• [HOW TO COMPLETE THIS TASK]:
Write out the records in full and without alteration, setting aside their pictures.

• [INPUT FOR THIS TASK]:
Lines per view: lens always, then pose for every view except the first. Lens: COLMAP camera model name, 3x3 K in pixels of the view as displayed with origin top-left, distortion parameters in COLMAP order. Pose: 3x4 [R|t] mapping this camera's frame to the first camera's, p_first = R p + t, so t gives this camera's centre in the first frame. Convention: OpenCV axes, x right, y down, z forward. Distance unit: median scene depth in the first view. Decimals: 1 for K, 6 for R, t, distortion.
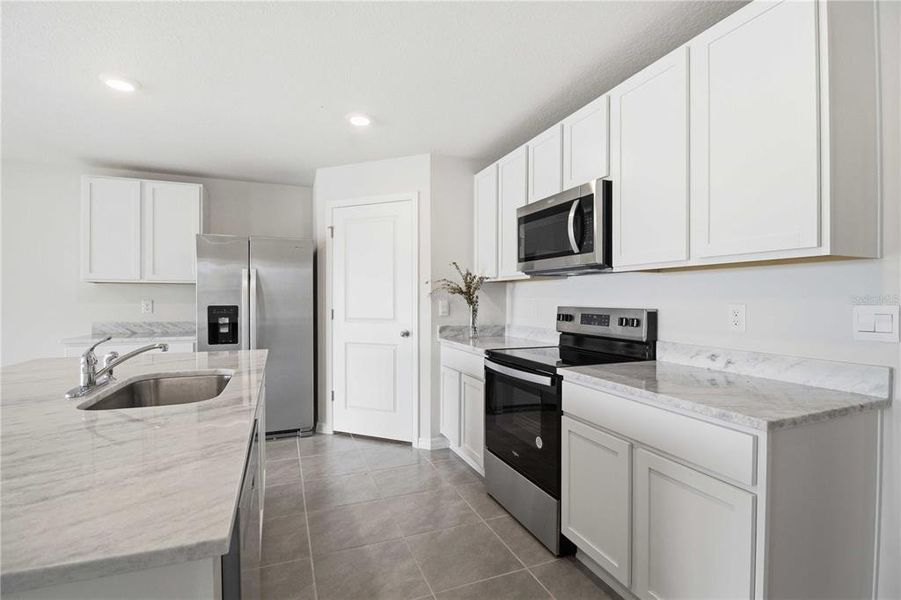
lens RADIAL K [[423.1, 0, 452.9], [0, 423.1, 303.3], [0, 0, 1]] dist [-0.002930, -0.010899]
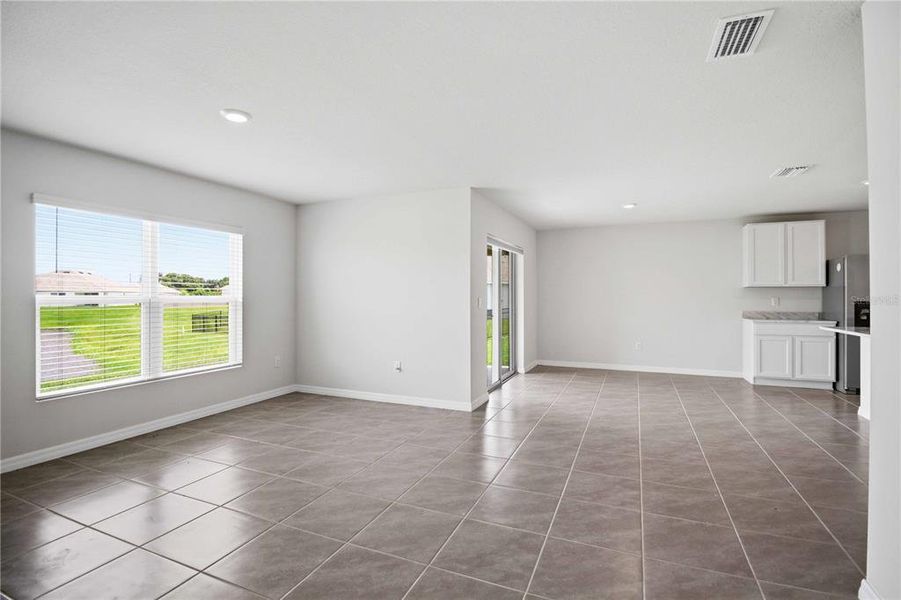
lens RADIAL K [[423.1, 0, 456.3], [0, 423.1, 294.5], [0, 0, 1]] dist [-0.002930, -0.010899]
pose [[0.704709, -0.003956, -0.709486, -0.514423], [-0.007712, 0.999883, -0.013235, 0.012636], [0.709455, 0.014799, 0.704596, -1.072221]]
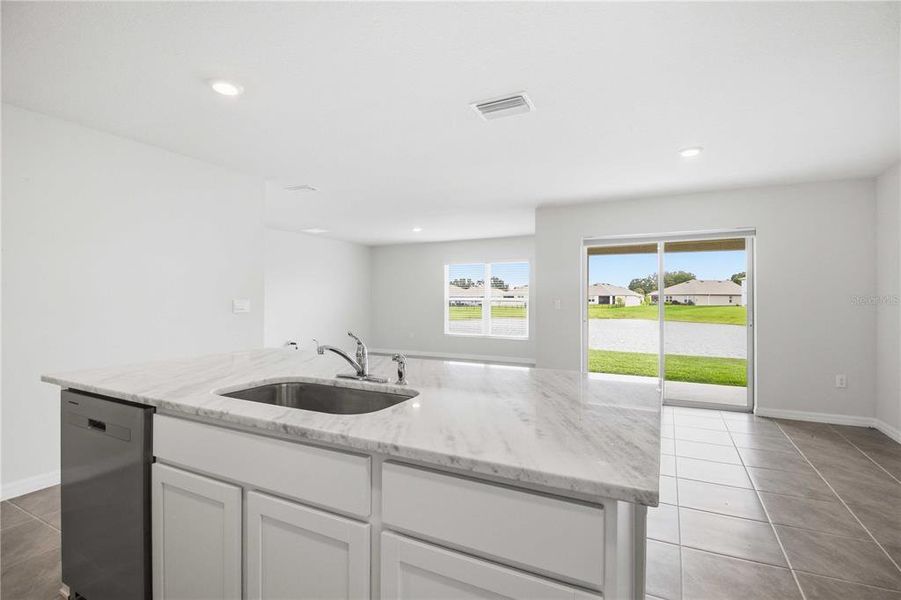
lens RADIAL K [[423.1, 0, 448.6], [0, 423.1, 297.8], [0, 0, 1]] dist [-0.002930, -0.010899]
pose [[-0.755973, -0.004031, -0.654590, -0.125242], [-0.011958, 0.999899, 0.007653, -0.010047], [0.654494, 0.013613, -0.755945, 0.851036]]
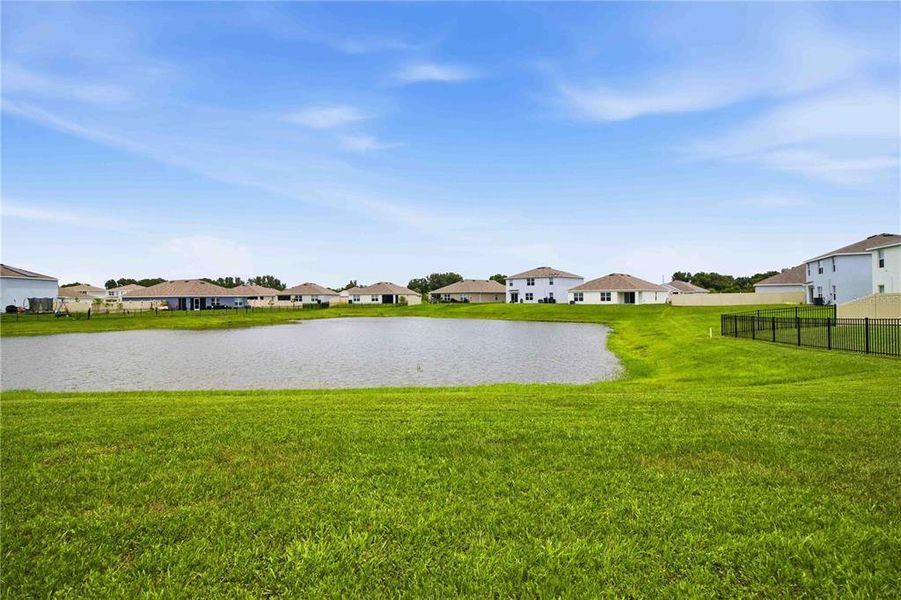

• [REPLY]:
Lines per view: lens always, then pose for every view except the first. Lens: COLMAP camera model name, 3x3 K in pixels of the view as displayed with origin top-left, distortion parameters in COLMAP order. Pose: 3x4 [R|t] mapping this camera's frame to the first camera's, p_first = R p + t, so t gives this camera's centre in the first frame. Convention: OpenCV axes, x right, y down, z forward. Distance unit: median scene depth in the first view. Decimals: 1 for K, 6 for R, t, distortion.
lens RADIAL K [[423.1, 0, 452.9], [0, 423.1, 303.3], [0, 0, 1]] dist [-0.002930, -0.010899]
lens RADIAL K [[423.1, 0, 456.3], [0, 423.1, 294.5], [0, 0, 1]] dist [-0.002930, -0.010899]
pose [[0.704709, -0.003956, -0.709486, -0.514423], [-0.007712, 0.999883, -0.013235, 0.012636], [0.709455, 0.014799, 0.704596, -1.072221]]
lens RADIAL K [[423.1, 0, 448.6], [0, 423.1, 297.8], [0, 0, 1]] dist [-0.002930, -0.010899]
pose [[-0.755973, -0.004031, -0.654590, -0.125242], [-0.011958, 0.999899, 0.007653, -0.010047], [0.654494, 0.013613, -0.755945, 0.851036]]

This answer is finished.